**REQUIRED WORK**
Return the exact lines from the one containing "(357, 343) = (304, 258): grey" through the final line of the material below, with both ends kept.

**DATA EXTRACT**
—————

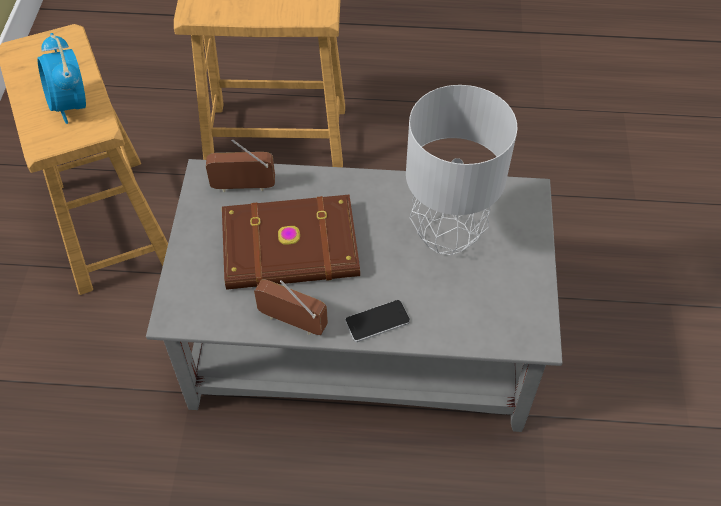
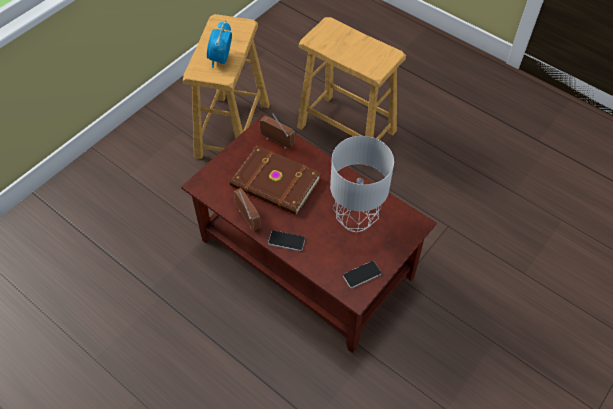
camera: 35 degrees right, 0 degrees up
(357, 343) = (304, 258): grey coffee table -> brown coffee table
(518, 305) = (362, 274): none -> phone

—————

**OUTPUT BELOW**
(357, 343) = (304, 258): grey coffee table -> brown coffee table
(518, 305) = (362, 274): none -> phone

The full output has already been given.